The lines to reproduce from the material below are those from the one containing "Female, 1991 to 2000: 100 -> 60" through the one containing "Male, 2006 to 2011: 80 -> 160", both included; write them out exactly and add nothing.
[Opening DATASET RECORDS section]
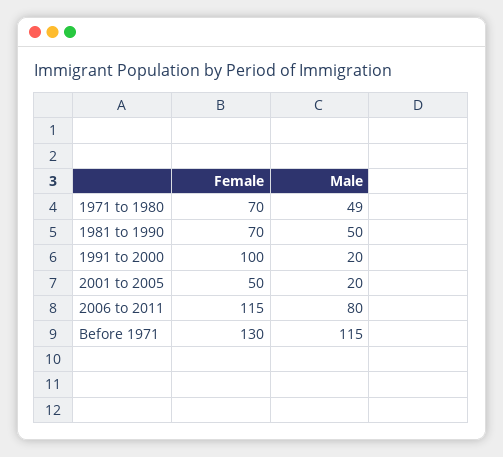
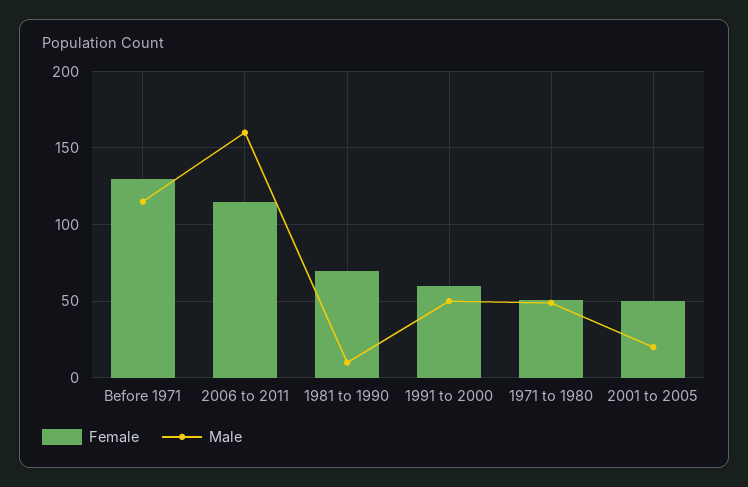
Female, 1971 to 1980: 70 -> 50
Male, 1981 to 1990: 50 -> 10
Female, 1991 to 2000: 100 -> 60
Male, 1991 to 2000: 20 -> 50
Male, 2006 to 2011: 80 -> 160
[Closing DATASET RECORDS section]
[Opening DATASET RECORDS section]
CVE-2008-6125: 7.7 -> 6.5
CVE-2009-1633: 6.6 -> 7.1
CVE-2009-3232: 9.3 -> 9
[Closing DATASET RECORDS section]
▸ **ANSWER TO THIS EXERCISE**
Female, 1991 to 2000: 100 -> 60
Male, 1991 to 2000: 20 -> 50
Male, 2006 to 2011: 80 -> 160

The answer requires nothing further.